Impact Learning: A Learning Method from Features Impact and Competition
Nusrat Jahan Prottasha, Saydul Akbar Murad, Abu Jafar Md Muzahid,, Masud Rana, Md Kowsher, Apurba Adhikary, Sujit Biswas, Anupam Kumar Bairagi

TL;DR
Impact Learning is a novel supervised machine learning algorithm that leverages feature impact and competition effects, demonstrating superior performance in classification and regression tasks involving competitive data.
Contribution
The paper introduces Impact Learning, a new algorithm that learns from feature impacts and competition effects, enhancing analysis of competitive datasets.
Findings
Impact Learning outperforms conventional algorithms.
Effective in classification and regression tasks.

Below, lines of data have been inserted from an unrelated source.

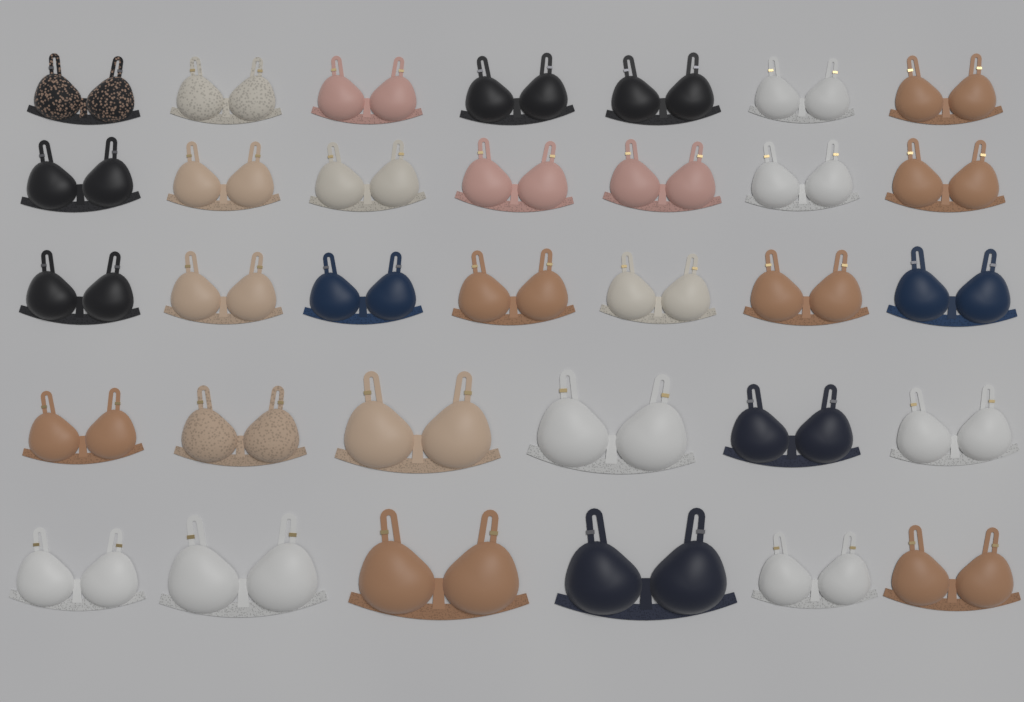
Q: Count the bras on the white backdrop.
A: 33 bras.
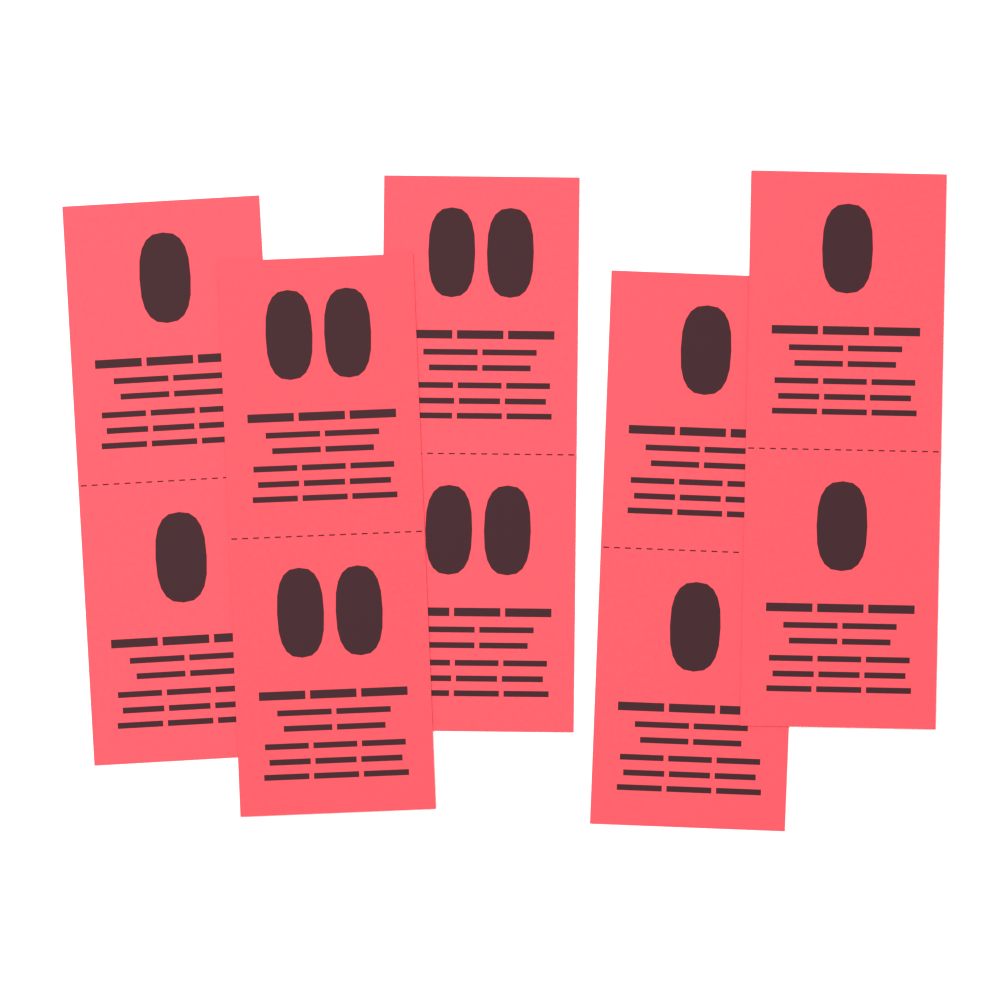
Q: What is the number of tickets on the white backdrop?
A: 5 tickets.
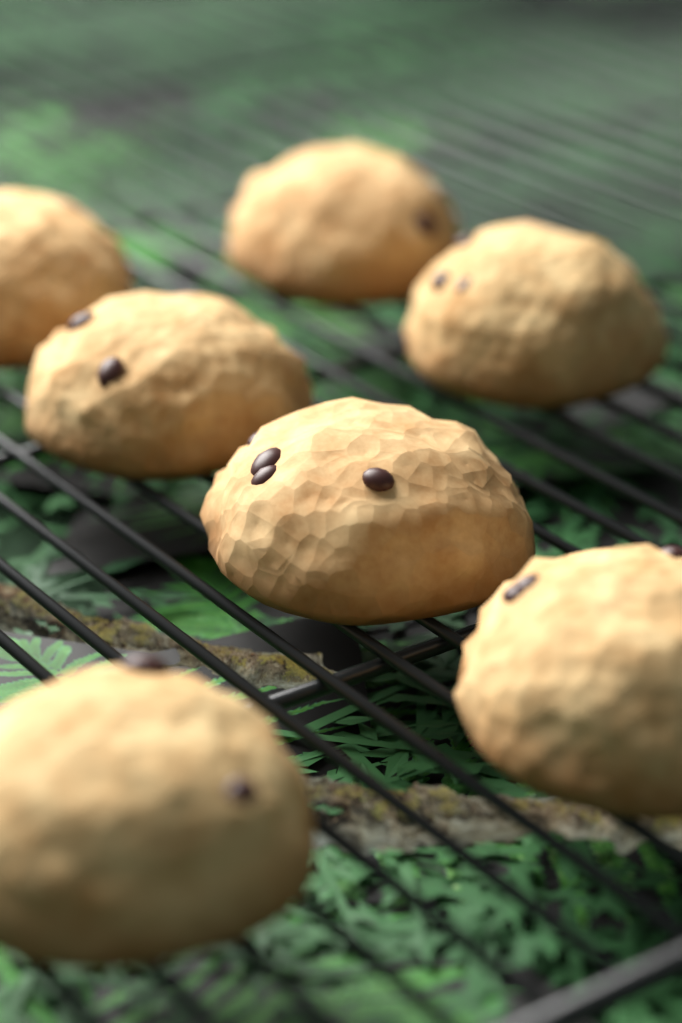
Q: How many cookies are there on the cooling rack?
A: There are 7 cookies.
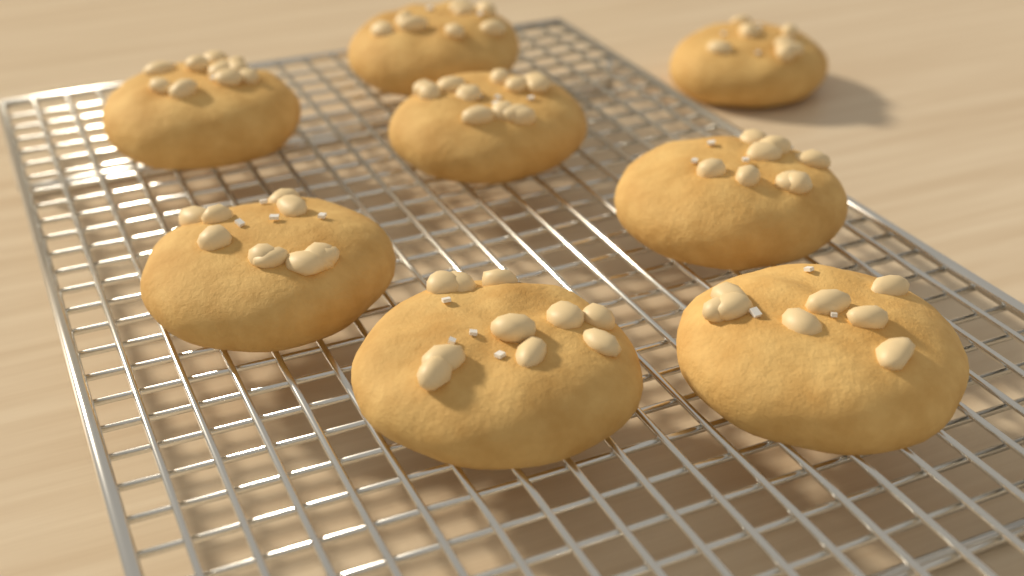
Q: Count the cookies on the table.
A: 8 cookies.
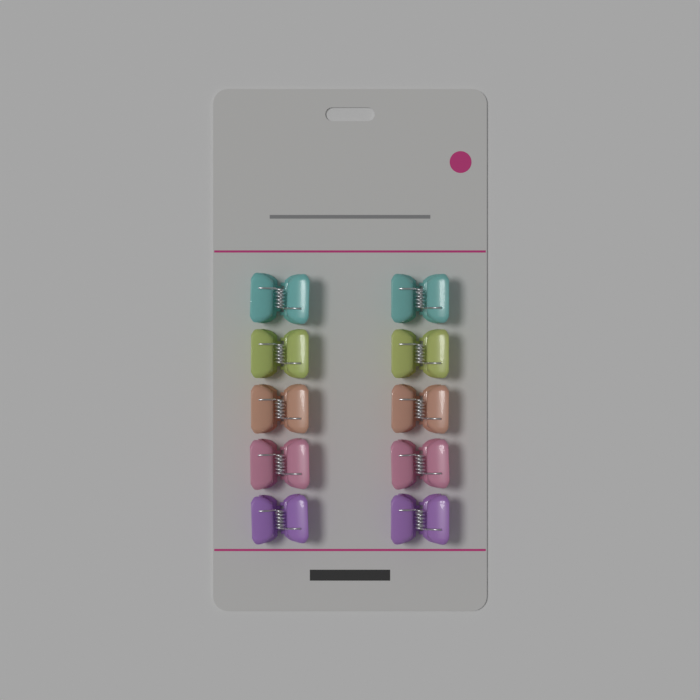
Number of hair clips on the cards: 10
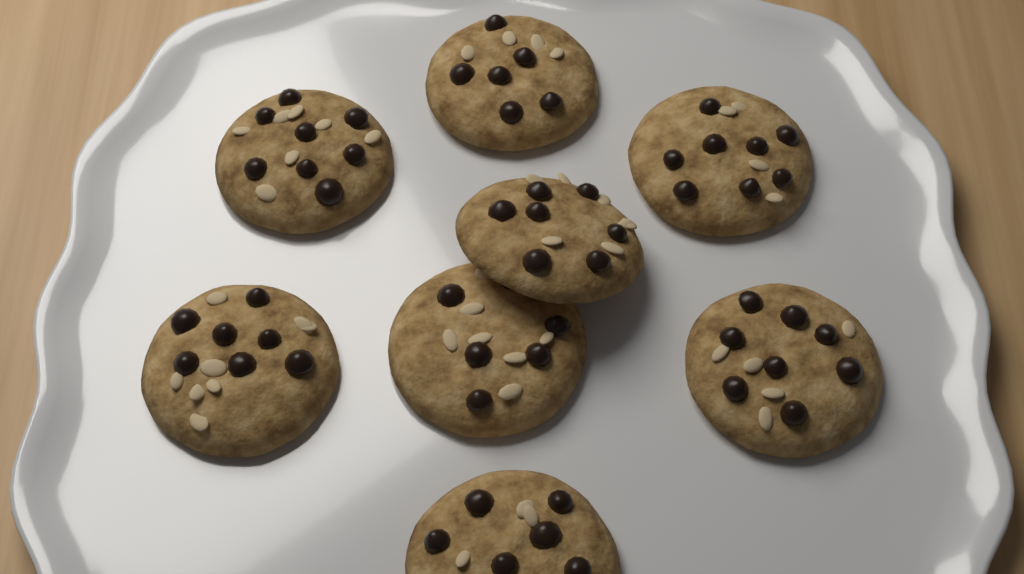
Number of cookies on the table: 8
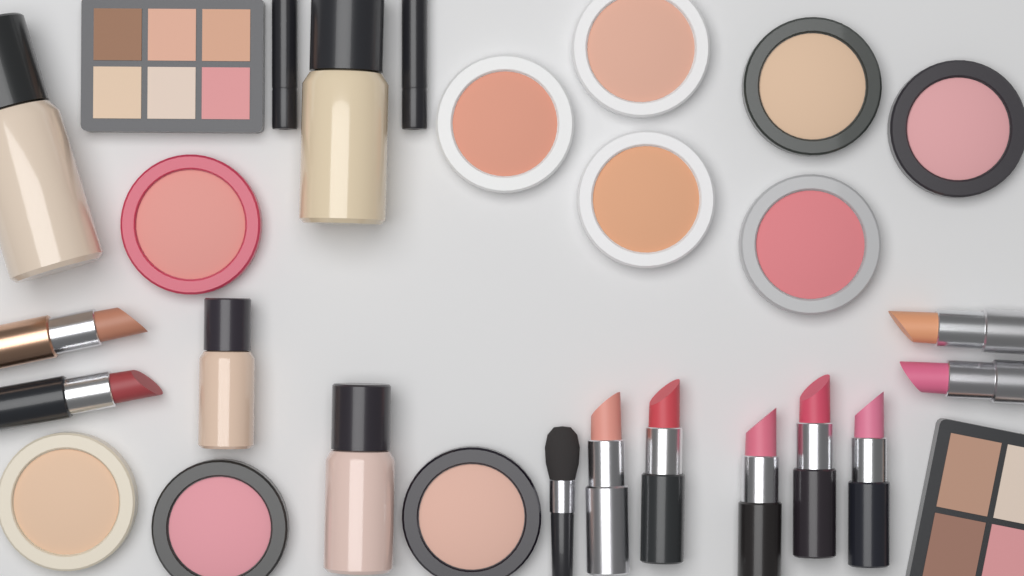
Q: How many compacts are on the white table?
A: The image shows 10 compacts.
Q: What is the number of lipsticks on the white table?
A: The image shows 9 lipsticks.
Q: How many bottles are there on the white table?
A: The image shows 4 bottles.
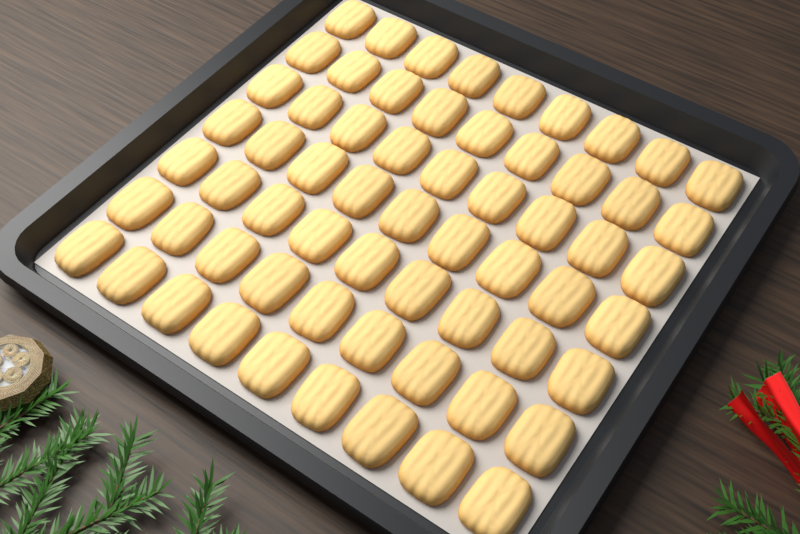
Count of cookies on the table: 63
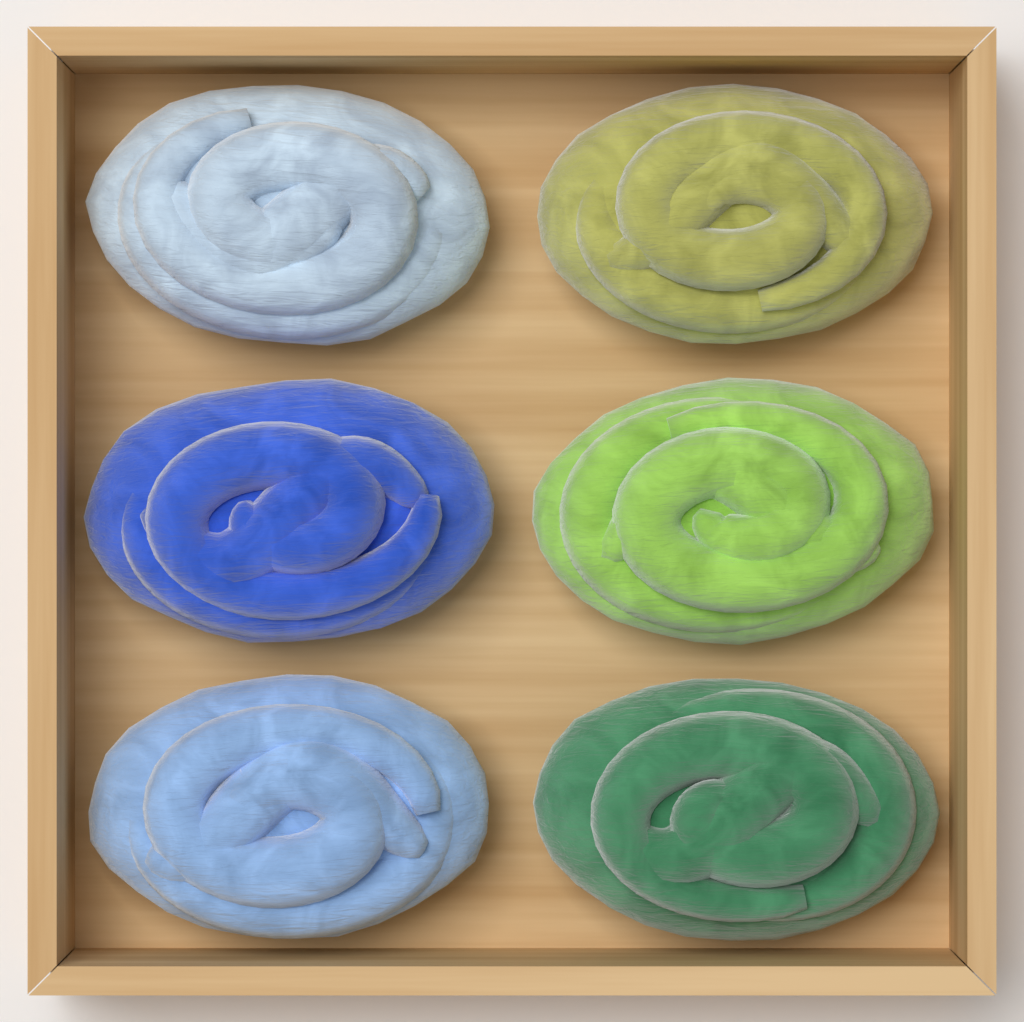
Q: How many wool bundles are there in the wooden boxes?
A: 6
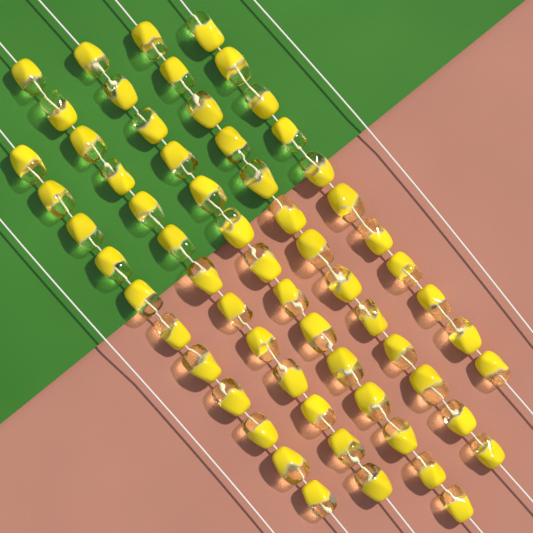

Utilizes intrinsic natural increase rate effects.
Abstract
Machine learning is the study of computer algorithms that can automatically improve based on data and experience. Machine learning algorithms build a model from sample data, called training data, to make predictions or judgments without being explicitly programmed to do so. A variety of wellknown machine learning algorithms have been developed for use in the field of computer science to analyze data. This paper introduced a new machine learning algorithm called impact learning. Impact learning is a supervised learning algorithm that can be consolidated in both classification and regression problems. It can furthermore manifest its superiority in analyzing competitive data. This algorithm is remarkable for learning from the competitive situation and the competition comes from the effects of autonomous features. It is prepared by the impacts of the highlights from the intrinsic rate of…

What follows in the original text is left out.